* _What you need to do_:
Repeat all the material exactly; pictures stay out of your copy.

------------------------------------------------

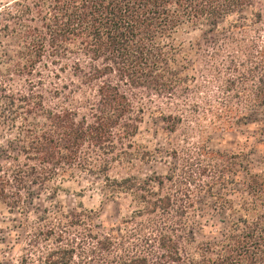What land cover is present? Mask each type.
I'll use <instances>...</instances> for the list:
<instances>
[{
	"label": "trees",
	"instance_id": "trees-1",
	"mask_svg": "<svg viewBox=\"0 0 264 264\" xmlns=\"http://www.w3.org/2000/svg\"><path fill=\"white\" fill-rule=\"evenodd\" d=\"M85 177L121 220L52 202ZM0 203V264H264V0H0Z\"/></svg>",
	"mask_w": 264,
	"mask_h": 264
},
{
	"label": "rangeland",
	"instance_id": "rangeland-1",
	"mask_svg": "<svg viewBox=\"0 0 264 264\" xmlns=\"http://www.w3.org/2000/svg\"><path fill=\"white\" fill-rule=\"evenodd\" d=\"M139 138L151 140L153 145H165L166 135L162 130L160 122L154 123L146 118L145 122L140 127ZM244 136L239 132L218 134L209 143V147L219 151H226L229 153H237L244 148ZM250 154V162L254 168L258 167V151H253ZM166 166L160 162H151L150 164L142 167L144 174H150L152 171L164 172ZM99 182L95 178L85 177L80 184L69 183L65 187L69 190L70 194L66 195L61 193L56 199H52L65 209L70 210L75 207L76 200L71 195L78 193L81 188L85 189L79 201L86 209L98 210L100 214V221L105 226L115 224L126 214L125 204L119 201H103L99 186L93 183ZM103 201V202H102ZM49 199L45 195H41L39 199H34L33 204L28 208V220L33 221L42 214V210L49 207ZM24 220V216L19 211L10 212L9 209L0 203V257L10 259L13 262L19 255V246L17 236L21 233L19 224Z\"/></svg>",
	"mask_w": 264,
	"mask_h": 264
}]
</instances>
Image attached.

------------------------------------------------

* _Exercise solution_:
What land cover is present? Mask each type.
I'll use <instances>...</instances> for the list:
<instances>
[{
	"label": "trees",
	"instance_id": "trees-1",
	"mask_svg": "<svg viewBox=\"0 0 264 264\" xmlns=\"http://www.w3.org/2000/svg\"><path fill=\"white\" fill-rule=\"evenodd\" d=\"M85 177L121 220L52 202ZM0 203V264H264V0H0Z\"/></svg>",
	"mask_w": 264,
	"mask_h": 264
},
{
	"label": "rangeland",
	"instance_id": "rangeland-1",
	"mask_svg": "<svg viewBox=\"0 0 264 264\" xmlns=\"http://www.w3.org/2000/svg\"><path fill=\"white\" fill-rule=\"evenodd\" d=\"M139 138L151 140L153 145H165L166 135L162 130L160 122L154 123L146 118L145 122L140 127ZM244 136L239 132L218 134L209 143V147L219 151H226L229 153H237L244 148ZM250 154V162L254 168L258 167V151H253ZM166 166L160 162H151L150 164L142 167L144 174H150L152 171L164 172ZM99 182L95 178L85 177L80 184L69 183L65 187L69 190L70 194L66 195L61 193L56 199H52L65 209L70 210L75 207L76 200L71 195L78 193L81 188L85 189L79 201L86 209L98 210L100 214V221L105 226L115 224L126 214L125 204L119 201H103L99 186L93 183ZM103 201V202H102ZM49 199L45 195H41L39 199H34L33 204L28 208V220L33 221L42 214V210L49 207ZM24 220V216L19 211L10 212L9 209L0 203V257L10 259L13 262L19 255V246L17 236L21 233L19 224Z\"/></svg>",
	"mask_w": 264,
	"mask_h": 264
}]
</instances>
Image attached.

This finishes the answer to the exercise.